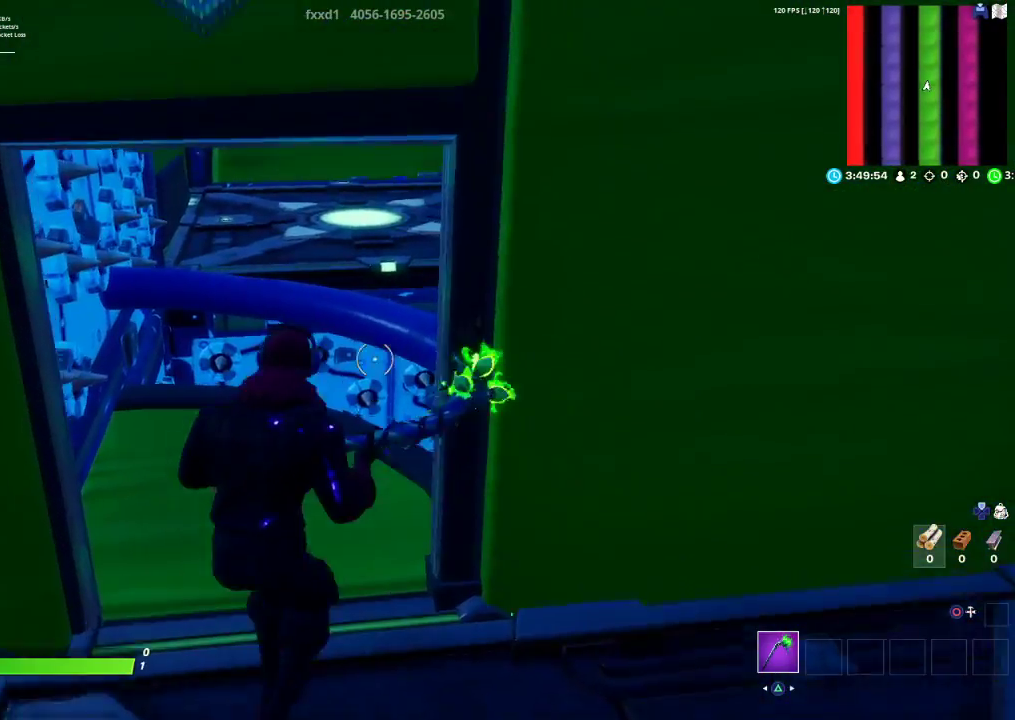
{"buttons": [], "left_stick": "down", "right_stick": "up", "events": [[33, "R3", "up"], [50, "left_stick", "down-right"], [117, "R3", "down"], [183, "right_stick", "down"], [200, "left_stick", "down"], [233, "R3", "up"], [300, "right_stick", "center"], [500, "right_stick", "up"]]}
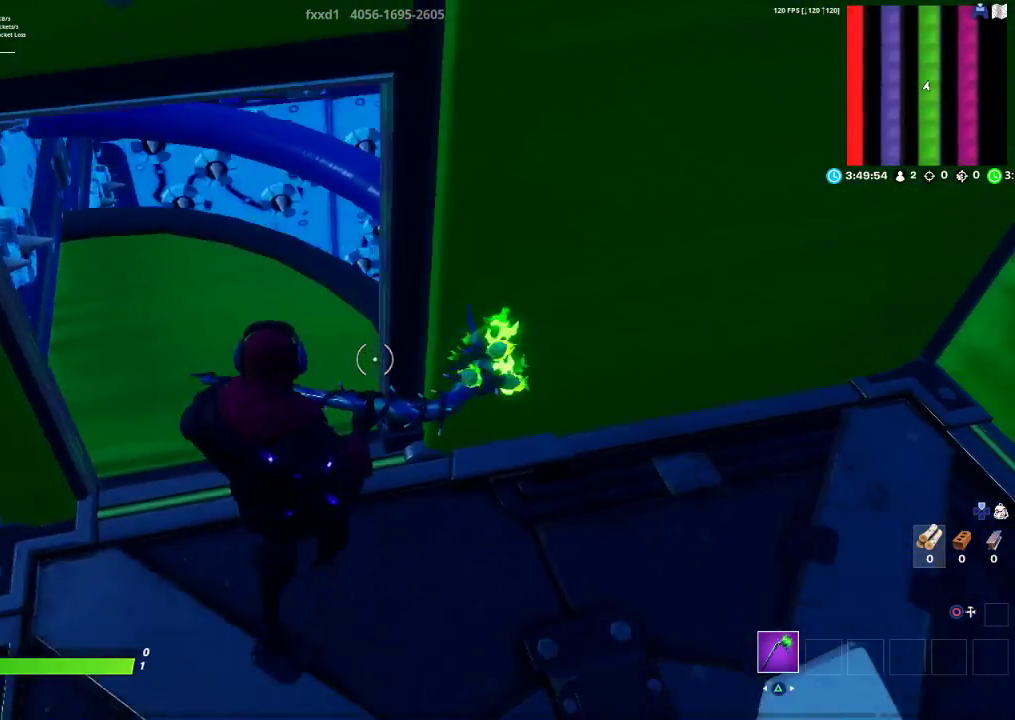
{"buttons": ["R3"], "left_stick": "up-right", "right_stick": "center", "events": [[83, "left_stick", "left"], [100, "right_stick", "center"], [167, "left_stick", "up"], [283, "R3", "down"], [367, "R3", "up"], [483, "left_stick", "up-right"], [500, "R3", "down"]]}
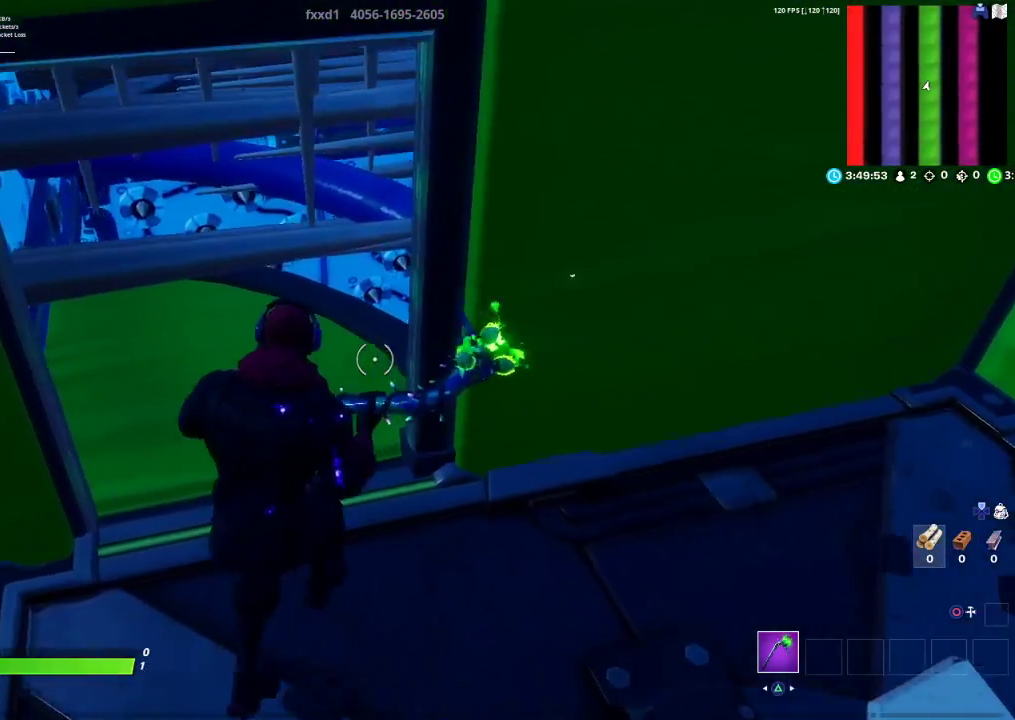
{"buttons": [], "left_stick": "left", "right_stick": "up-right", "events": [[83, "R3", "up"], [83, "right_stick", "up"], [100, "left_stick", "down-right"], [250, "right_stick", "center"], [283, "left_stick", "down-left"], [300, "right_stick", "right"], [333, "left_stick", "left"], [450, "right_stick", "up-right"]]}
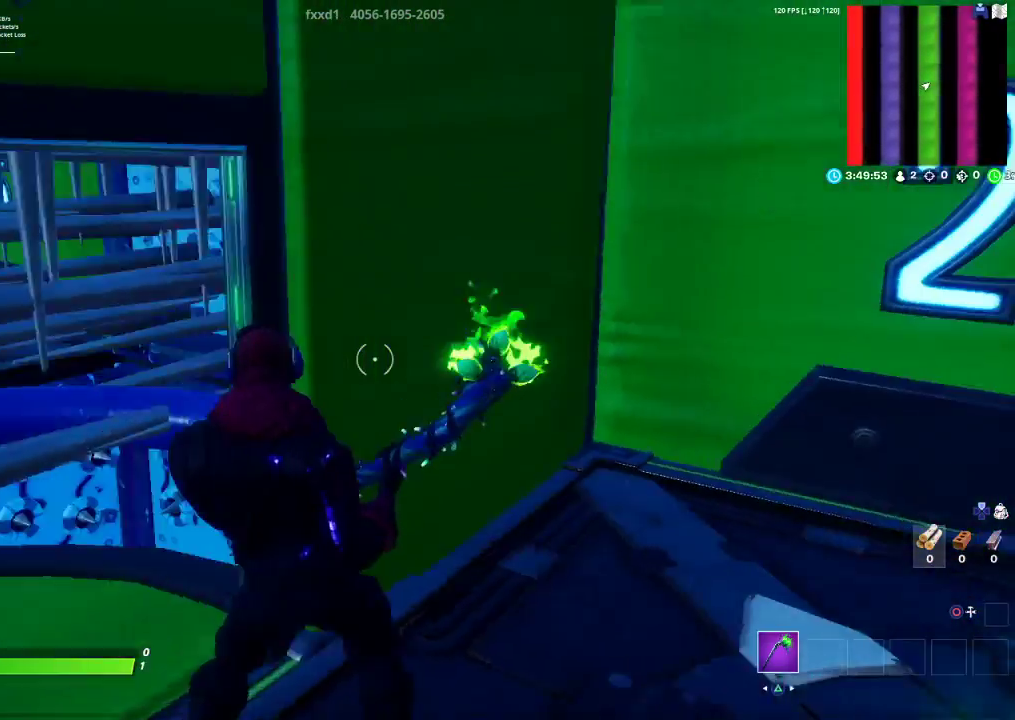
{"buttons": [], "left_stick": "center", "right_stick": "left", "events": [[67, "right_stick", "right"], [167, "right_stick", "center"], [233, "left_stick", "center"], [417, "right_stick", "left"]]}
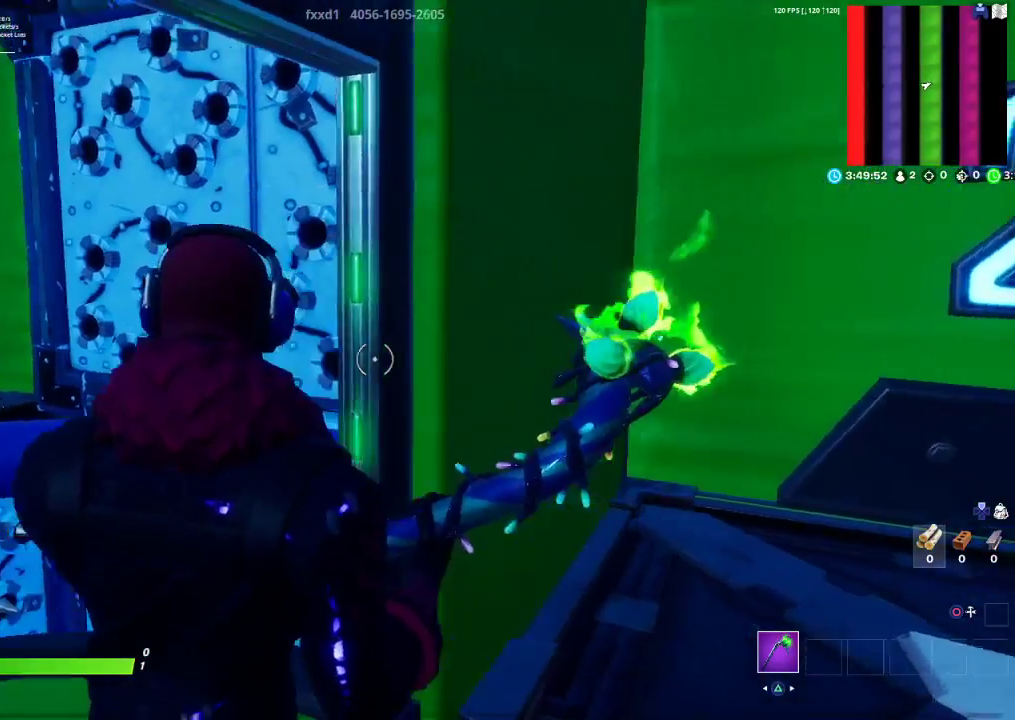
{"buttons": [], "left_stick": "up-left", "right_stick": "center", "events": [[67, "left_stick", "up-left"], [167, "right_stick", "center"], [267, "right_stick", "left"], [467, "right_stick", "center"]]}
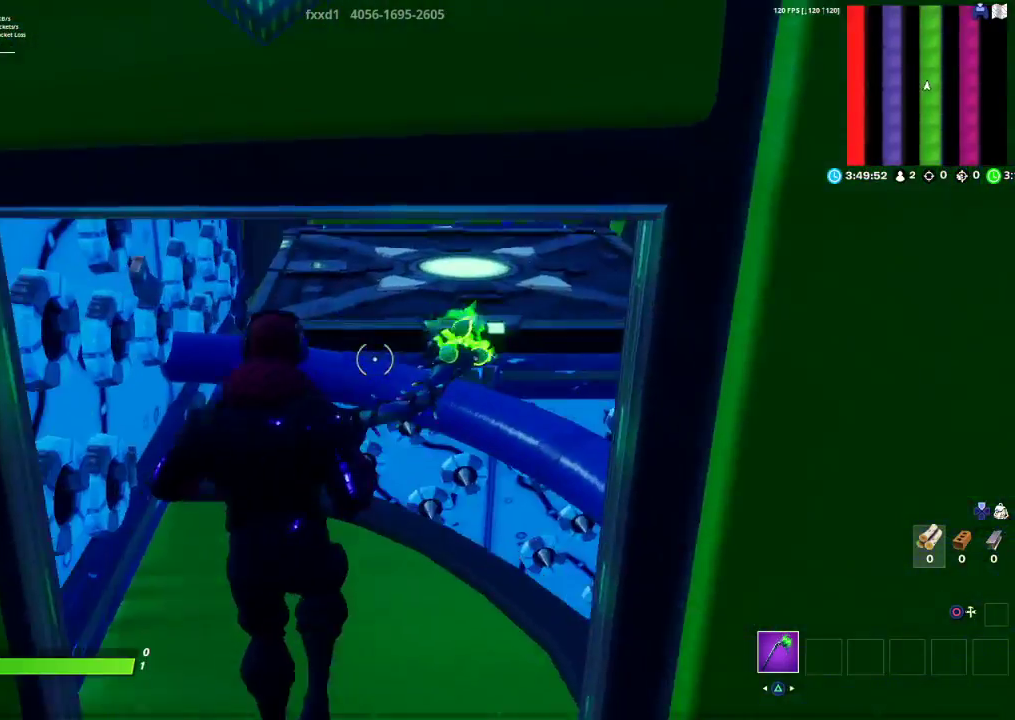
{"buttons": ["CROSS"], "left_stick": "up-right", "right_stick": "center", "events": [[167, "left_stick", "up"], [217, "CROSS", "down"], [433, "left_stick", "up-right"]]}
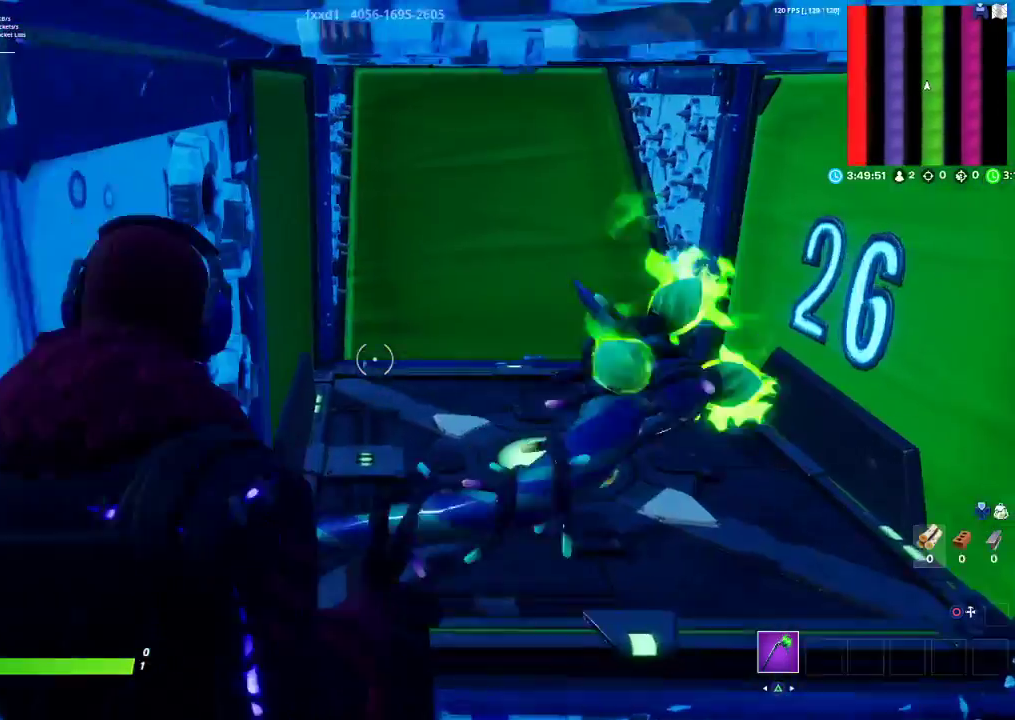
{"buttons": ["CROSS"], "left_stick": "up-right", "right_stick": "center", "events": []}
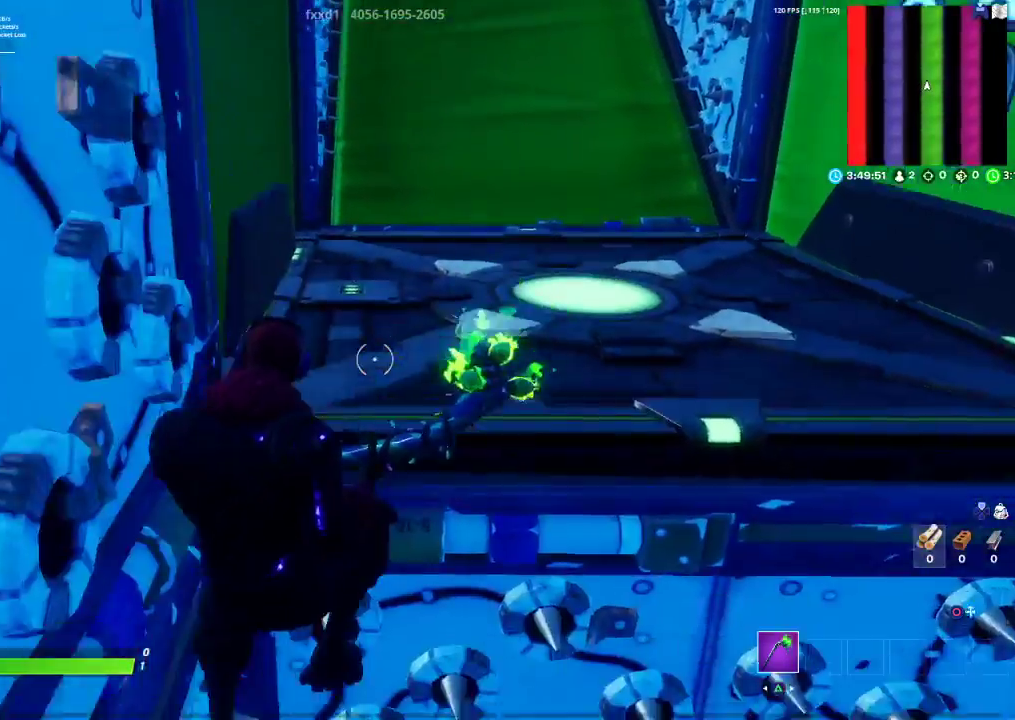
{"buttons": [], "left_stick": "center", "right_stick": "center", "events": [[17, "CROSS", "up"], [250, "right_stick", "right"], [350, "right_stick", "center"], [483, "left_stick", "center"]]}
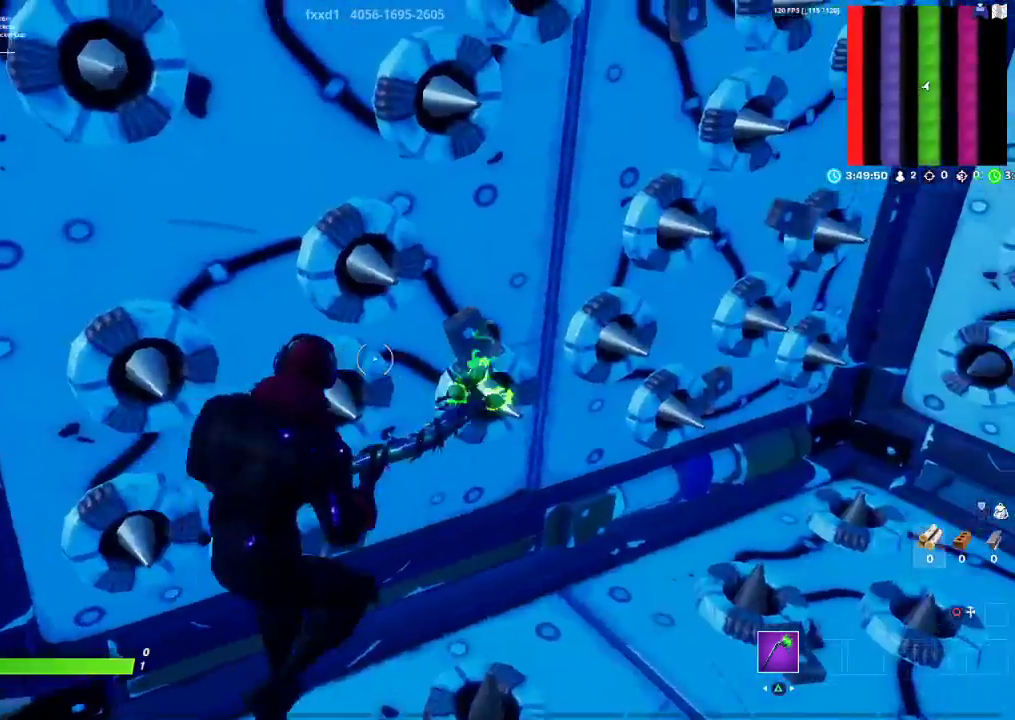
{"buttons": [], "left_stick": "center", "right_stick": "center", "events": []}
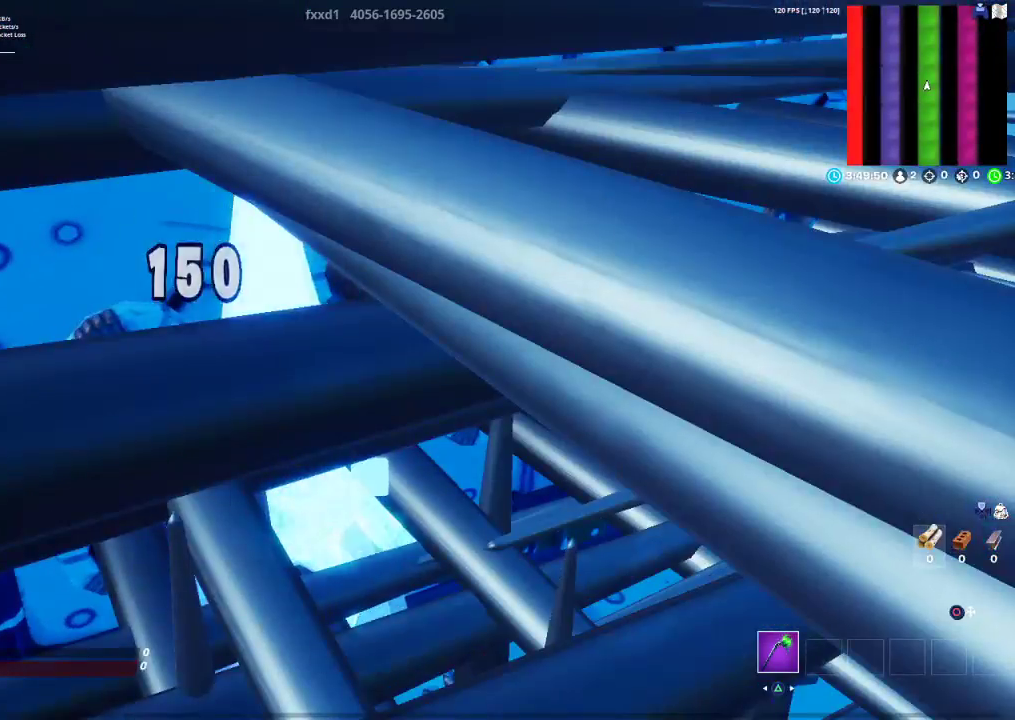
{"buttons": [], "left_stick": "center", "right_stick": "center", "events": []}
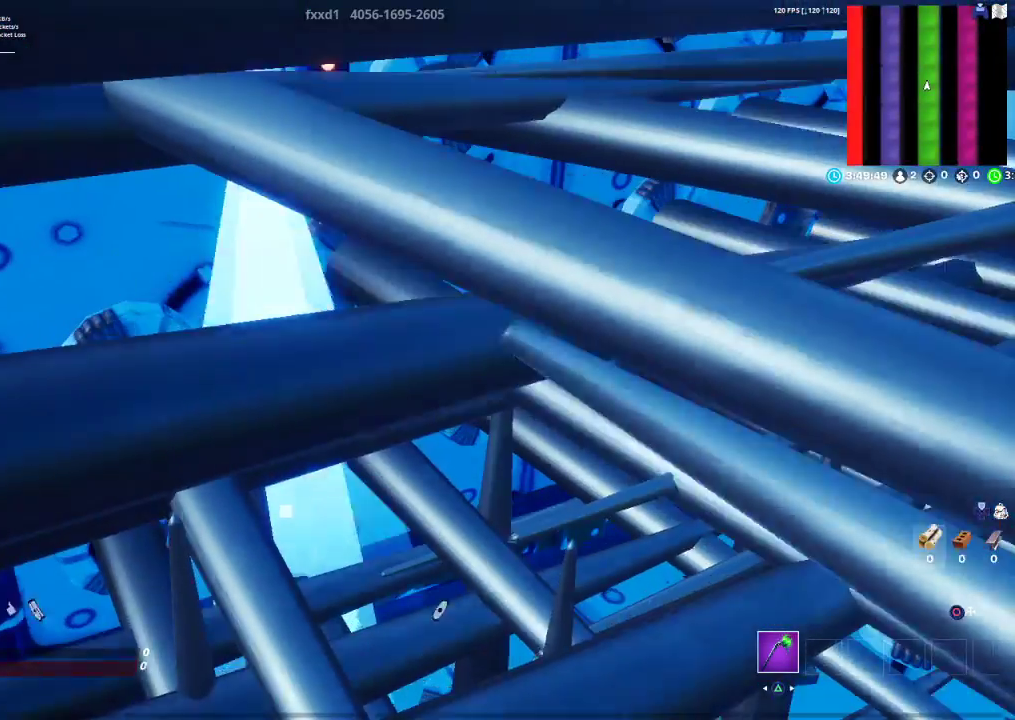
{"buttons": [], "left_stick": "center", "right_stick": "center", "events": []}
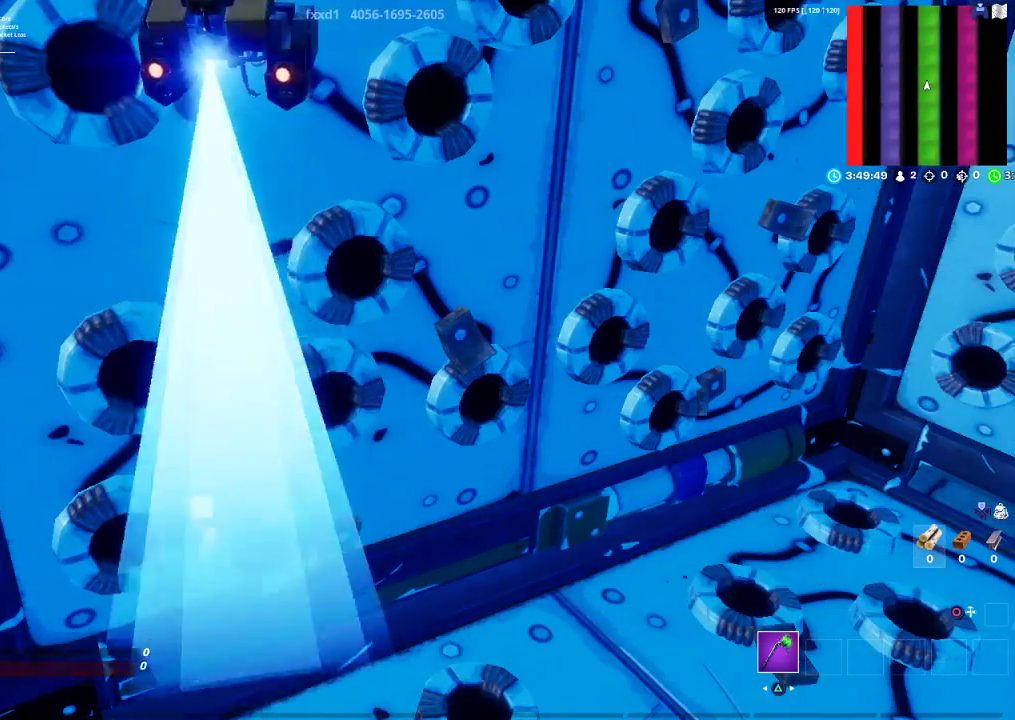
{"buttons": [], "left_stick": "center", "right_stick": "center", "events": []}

================

→ TASK TO COMPLETE
Could you copy out every record exactly, minus the pictures?

→ FINAL ANSWER
{"buttons": [], "left_stick": "down", "right_stick": "up", "events": [[33, "R3", "up"], [50, "left_stick", "down-right"], [117, "R3", "down"], [183, "right_stick", "down"], [200, "left_stick", "down"], [233, "R3", "up"], [300, "right_stick", "center"], [500, "right_stick", "up"]]}
{"buttons": ["R3"], "left_stick": "up-right", "right_stick": "center", "events": [[83, "left_stick", "left"], [100, "right_stick", "center"], [167, "left_stick", "up"], [283, "R3", "down"], [367, "R3", "up"], [483, "left_stick", "up-right"], [500, "R3", "down"]]}
{"buttons": [], "left_stick": "left", "right_stick": "up-right", "events": [[83, "R3", "up"], [83, "right_stick", "up"], [100, "left_stick", "down-right"], [250, "right_stick", "center"], [283, "left_stick", "down-left"], [300, "right_stick", "right"], [333, "left_stick", "left"], [450, "right_stick", "up-right"]]}
{"buttons": [], "left_stick": "center", "right_stick": "left", "events": [[67, "right_stick", "right"], [167, "right_stick", "center"], [233, "left_stick", "center"], [417, "right_stick", "left"]]}
{"buttons": [], "left_stick": "up-left", "right_stick": "center", "events": [[67, "left_stick", "up-left"], [167, "right_stick", "center"], [267, "right_stick", "left"], [467, "right_stick", "center"]]}
{"buttons": ["CROSS"], "left_stick": "up-right", "right_stick": "center", "events": [[167, "left_stick", "up"], [217, "CROSS", "down"], [433, "left_stick", "up-right"]]}
{"buttons": ["CROSS"], "left_stick": "up-right", "right_stick": "center", "events": []}
{"buttons": [], "left_stick": "center", "right_stick": "center", "events": [[17, "CROSS", "up"], [250, "right_stick", "right"], [350, "right_stick", "center"], [483, "left_stick", "center"]]}
{"buttons": [], "left_stick": "center", "right_stick": "center", "events": []}
{"buttons": [], "left_stick": "center", "right_stick": "center", "events": []}
{"buttons": [], "left_stick": "center", "right_stick": "center", "events": []}
{"buttons": [], "left_stick": "center", "right_stick": "center", "events": []}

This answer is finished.